O dinheiro russo estava em evidência numa noite recente no Come Leo Come, um clube-restaurante em estilo russo em Bang Tao pertencente a um ucraniano. Os clientes chegavam em carros esportivos, e salto alto era o código de vestimenta implícito para as mulheres.
No salão de jantar, com iluminação baixa e paredes revestidas de veludo, garçons que falavam russo ofereciam doses de tequila e vodca premium, além de travessas de sashimi e caviar, enquanto funcionários tailandeses trabalhavam nos bastidores. Dançarinos exibiam garrafas de champanhe com velas faiscantes enquanto dois saxofonistas tocavam sobre o balcão do bar.
Apesar de ter construído sua fortuna em Phuket, Shatilov, 31 anos, disse que aquele não seria seu lar definitivo. Mas ele e a esposa, Alona Myronenko, não podem voltar para a Rússia, em parte porque ela é cidadã ucraniana.
“Hoje, o lugar para onde eu realmente quero viajar é Moscou”, disse ele, “mas não me sinto seguro.”
Mittsel disse que sua família também sente o chamado de casa.
Eles deixaram a Rússia em 2022 porque o marido dela, engenheiro de software em uma empresa de tecnologia americana, não conseguia mais receber pagamento localmente depois que sanções dos Estados Unidos bloquearam vários bancos russos do sistema de pagamentos Swift.
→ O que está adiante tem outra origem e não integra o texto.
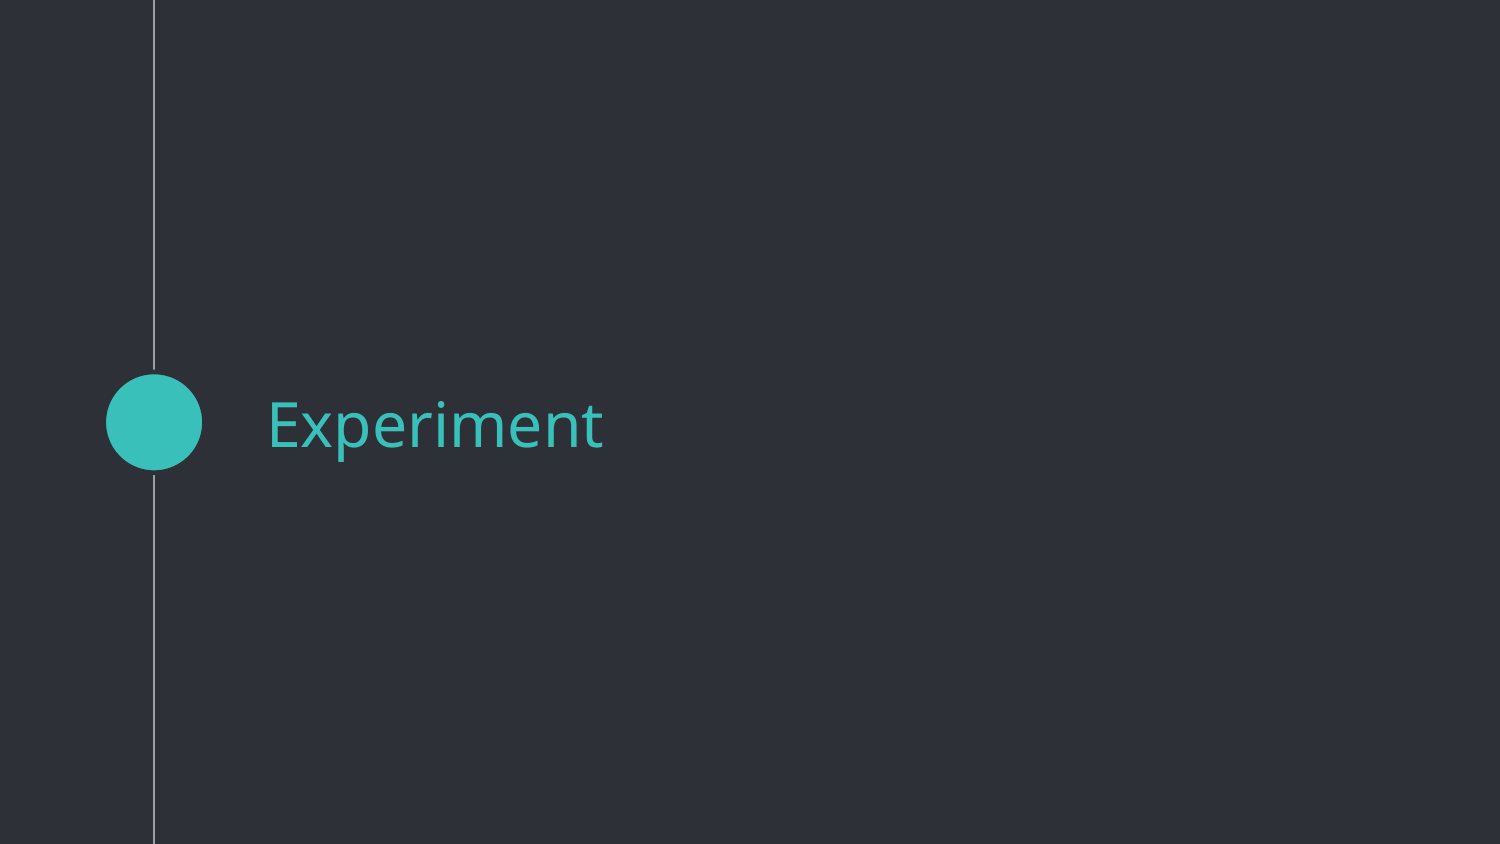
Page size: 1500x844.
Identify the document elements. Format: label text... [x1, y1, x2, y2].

title Experiment [250, 378, 1362, 466]
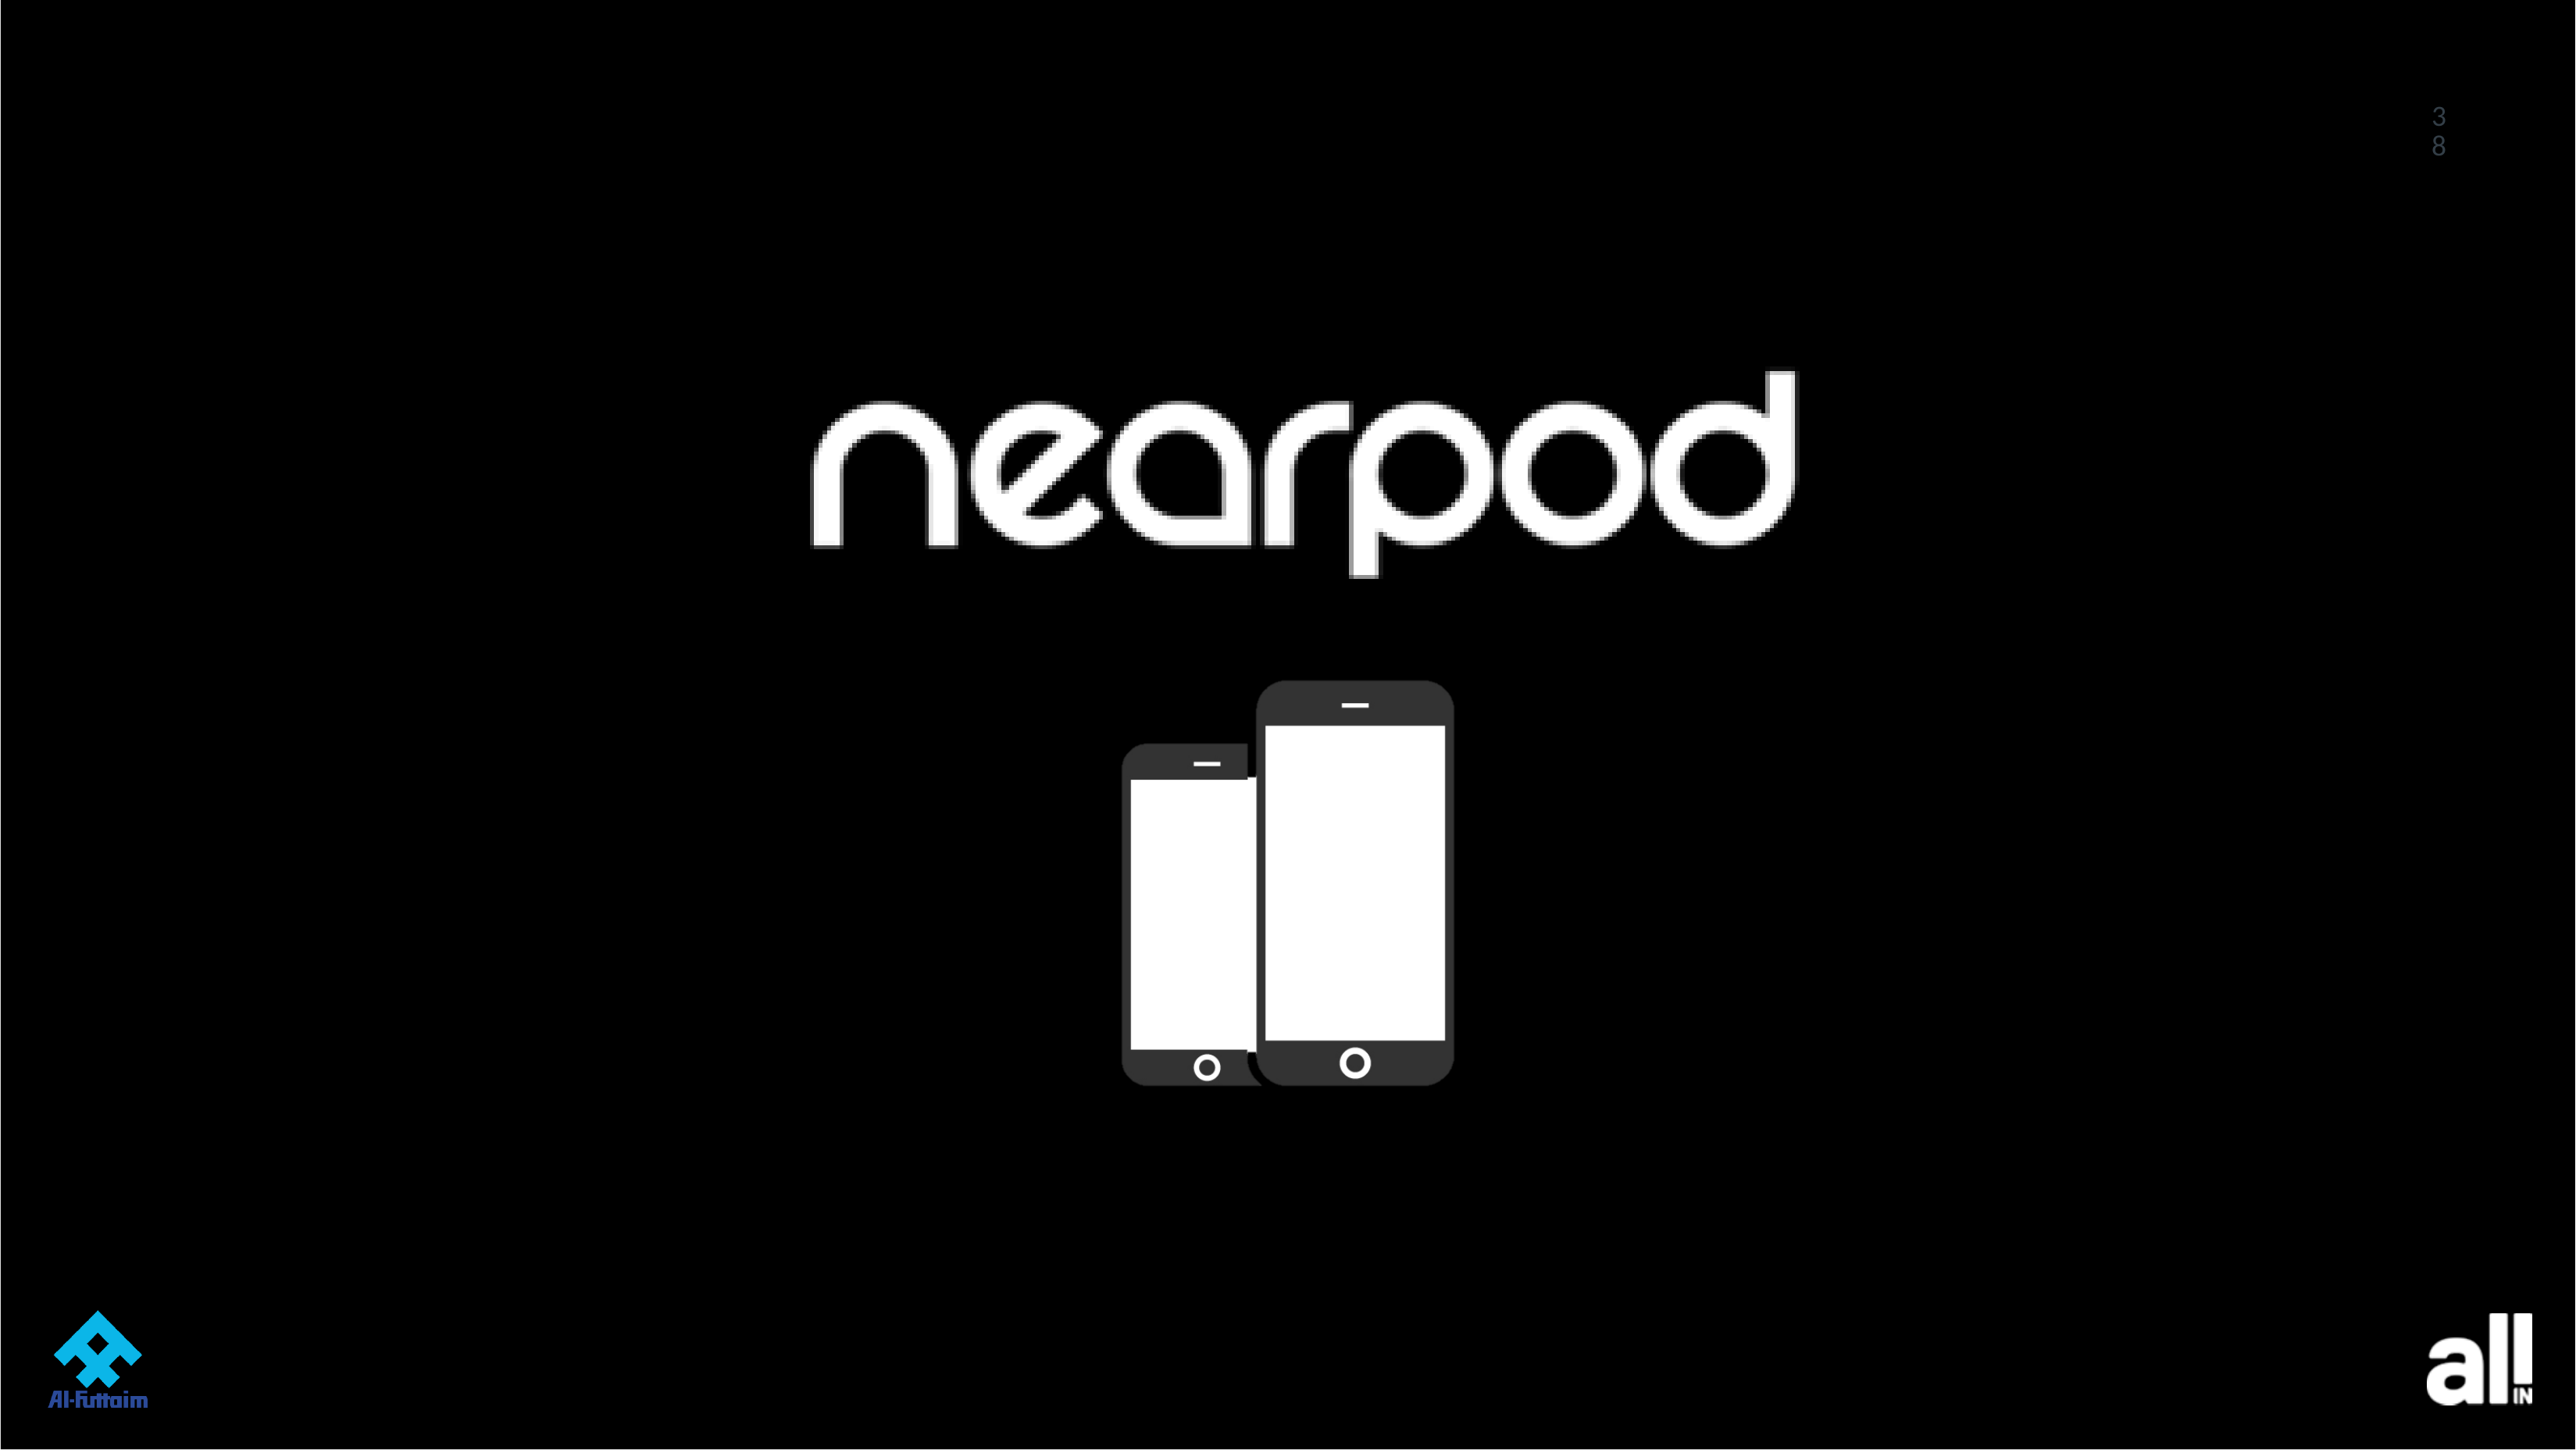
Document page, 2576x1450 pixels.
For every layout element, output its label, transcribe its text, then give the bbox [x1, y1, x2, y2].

slide_number 38 [2431, 96, 2458, 145]
picture [1072, 668, 1503, 1098]
picture [47, 1310, 148, 1408]
text_box [0, 0, 2575, 1450]
picture [768, 252, 1808, 652]
picture [89, 1334, 106, 1353]
picture [2427, 1313, 2532, 1405]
Depois que se estabeleceram em Phuket — cenário da temporada mais recente de “The White Lotus” —, outros amigos russos se juntaram a eles em busca de estabilidade para criar suas famílias.
Ao fim de cada ano letivo, os Mittsel consideram voltar para a Rússia em vez de renovar os vistos. Eles visitam o país todo verão para ver os pais, mas a filha sente falta de patinar no gelo e brincar na neve. No ano passado, Mittsel a levou para um festival de inverno em um shopping de Bangkok, capital da Tailândia, para brincar na neve artificial.
Até agora, decidiram ficar, preocupados que ela tivesse dificuldade para se adaptar às escolas russas.
Mittsel disse sentir falta da cena de ópera, balé e música de Moscou. Mas não sente falta das baladas. Por isso, ela e o marido raramente fazem o longo trajeto da casa deles, no extremo sul da ilha, até os clubes exclusivos de Bang Tao.
“Eu não tenho esse tipo de roupa”, disse ela. “Deixei tudo na Rússia, de propósito.”